Texte
____________________
The Voice, la gymnastique à haut niveau, la moto et… Ariane Mnouchkine. La révélation de GT Max se confie sur son parcours.
PREMIERE : Quand on tape ton nom dans Google, ce qui remonte en premier c’est une vidéo de…
AVA BAYA : The Voice… Je sais.
Tu étais donc d’abord chanteuse ?
AVA BAYA : Non. J’ai reçu un jour un coup de fil pour participer à l'émission. Je n’avais jamais regardé ce programme de ma vie, donc j'ai refusé. Mais ils ont insisté… J’ai compris plus tard qu’ils étaient tombés sur une vidéo Facebook où l’on me voyait chanter avec un sans-abri un standard de jazz… Bref, une semaine plus tard, je suis sur le plateau de The Voice devant des millions de téléspectateurs et... google n’oublie rien (rires) !
A l’origine, dans ton parcours, il y a d’abord la chanson ?
AVA BAYA : Non, l’acting est venu en même temps que la chanson. A un moment où je ne savais pas quoi faire de ma vie. J'étais en plein doute, et je ne savais pas où aller. J’étais inscrite à la fac de philo, je suivais aussi des cours de théâtre et comme j’avais besoin d’argent, je chantais dans des bars de jazz la nuit, jusqu'à 4h du mat sans micro. Je chantais du jazz, de la chanson française. Alors tu imagines quand je me retrouve à The Voice ? Devant des millions de téléspectateurs ? Le stress, l’adrénaline. Bon, je connaissais à cause du sport de haut niveau, mais là, c’était quand même très impressionnant… J’ai fait trois étapes dans l’émission, aux côtés de Julien Clerc. Incroyable.
Attends, tu as aussi fait du sport de haut niveau ?
AVA BAYA : Oui. Avant tout ça, au tout début, il y a eu la gymnastique, en sport études. Ca a été toute ma vie pendant mes années d’adolescence. Je ne faisais que ça !
Et tu as décidé d’arrêter pourquoi ?
AVA BAYA : Je n'ai rien décidé. Mais un jour, j'ai compris que je n'irais pas aux JO, que je n’avais pas le niveau pour ça. Je devais aussi bosser pour le bac. Je devais travailler et donc j'ai dû arrêter le sport. Je suis tombé en dépression et je me suis cherché. Et j'ai compris à ce moment que l'art pouvait m'ouvrir d’autres horizons. Contrairement au sport de haut niveau, quand tu pratiques le chant ou le jeu, tu n'as pas besoin d'être parfaite ! Le sport m’a apporté une discipline et une rigueur de travail intense. Mais l’art permet de sortir de ces contraintes, et c’est là où ça devient intéressant… C’est ce que nos profs de théâtre nous ont appris.
Alors justement… le deuxième truc qui apparaît quand on tape ton nom sur Google…
AVA BAYA : ... Encore google ? Je m’attends au pire (rires)
____________________
Enregistrements fournis
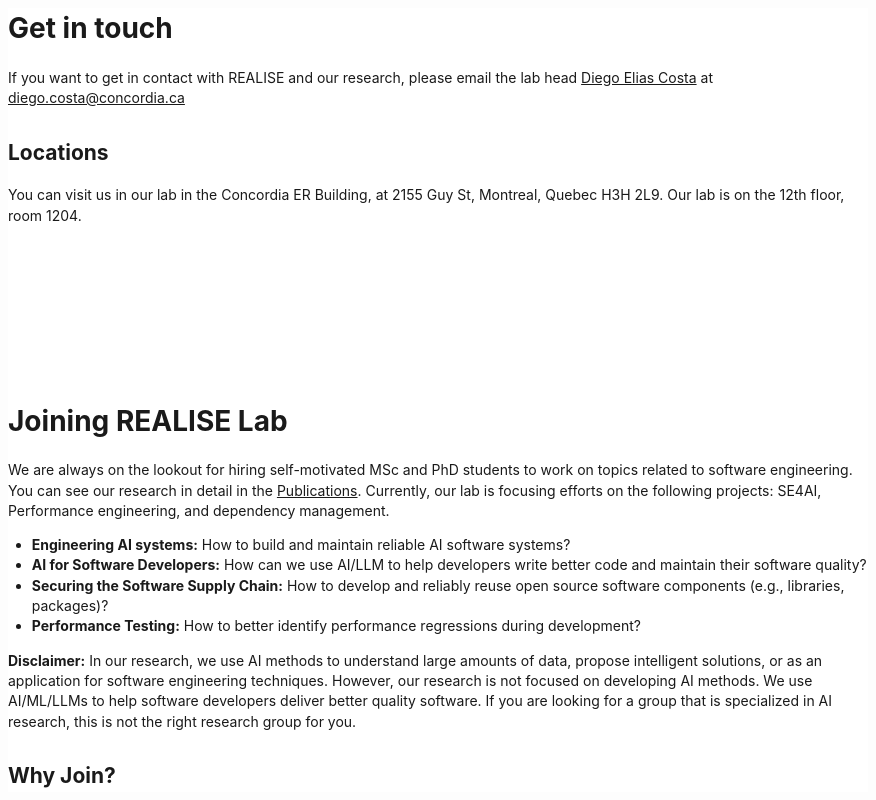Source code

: # Get in touch

If you want to get in contact with REALISE and our research, please email the lab head [Diego Elias Costa](/teamInfo/diego) at  [diego.costa@concordia.ca](mailto:diego@example.com)


## Locations

You can visit us in our lab in the Concordia ER Building, at 2155 Guy St, Montreal, Quebec H3H 2L9. 
Our lab is on the 12th floor, room 1204.

<div>
  <iframe
    title="Google Maps"
    width="100%"
    height="200%"
    frameborder="0"
    scrolling="no"
    marginheight="0"
    marginwidth="0"
    src="https://www.google.com/maps/embed?pb=!1m14!1m8!1m3!1d11186.758568435436!2d-73.5801319!3d45.4961942!3m2!1i1024!2i768!4f13.1!3m3!1m2!1s0x4cc91b6f412ec709%3A0x891462d1c02f0076!2sConcordia%20University%20ER%20Building!5e0!3m2!1sen!2sca!4v1714514703495!5m2!1sen!2sca">
  </iframe>
</div>
<br></br>
<br></br>
<br></br>


# Joining REALISE Lab

We are always on the lookout for hiring self-motivated MSc and PhD students to work on topics related to software engineering. You can see our research in detail in the [Publications](/publications). Currently, our lab is focusing efforts on the following projects: SE4AI, Performance engineering, and dependency management.

- **Engineering AI systems:** How to build and maintain reliable AI software systems?
- **AI for Software Developers:** How can we use AI/LLM to help developers write better code and maintain their software quality?
- **Securing the Software Supply Chain:** How to develop and reliably reuse open source software components (e.g., libraries, packages)? 
- **Performance Testing:** How to better identify performance regressions during development?


**Disclaimer:** In our research, we use AI methods to understand large amounts of data, propose intelligent solutions, or as an application for software engineering techniques. However, our research is not focused on developing AI methods. We use AI/ML/LLMs to help software developers deliver better quality software. If you are looking for a group that is specialized in AI research, this is not the right research group for you.

## Why Join?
____________________
À faire
1 – Extrayez de l'entretien le passage situé entre « A l’origine, dans » et « Julien Clerc. Incroyable. », bornes comprises.
2 – Présentez sous forme de tableau Markdown, avec les colonnes « N° » et « Contenu », les lignes des enregistrements allant du début jusqu'à la ligne contenant « ## Locations », celle-ci comprise, sans les lignes vides. Omettez les images dans votre réponse, s'il vous plaît.
Le texte et les enregistrements proviennent de sources distinctes.

Réponses par tâche
1 –
A l’origine, dans ton parcours, il y a d’abord la chanson ?
AVA BAYA : Non, l’acting est venu en même temps que la chanson. A un moment où je ne savais pas quoi faire de ma vie. J'étais en plein doute, et je ne savais pas où aller. J’étais inscrite à la fac de philo, je suivais aussi des cours de théâtre et comme j’avais besoin d’argent, je chantais dans des bars de jazz la nuit, jusqu'à 4h du mat sans micro. Je chantais du jazz, de la chanson française. Alors tu imagines quand je me retrouve à The Voice ? Devant des millions de téléspectateurs ? Le stress, l’adrénaline. Bon, je connaissais à cause du sport de haut niveau, mais là, c’était quand même très impressionnant… J’ai fait trois étapes dans l’émission, aux côtés de Julien Clerc. Incroyable.

2 –
| N° | Contenu |
|---|---|
| 1 | Source code |
| 2 | : # Get in touch |
| 3 | If you want to get in contact with REALISE and our research, please email the lab head [Diego Elias Costa](/teamInfo/diego) at  [diego.costa@concordia.ca](mailto:diego@example.com) |
| 4 | ## Locations |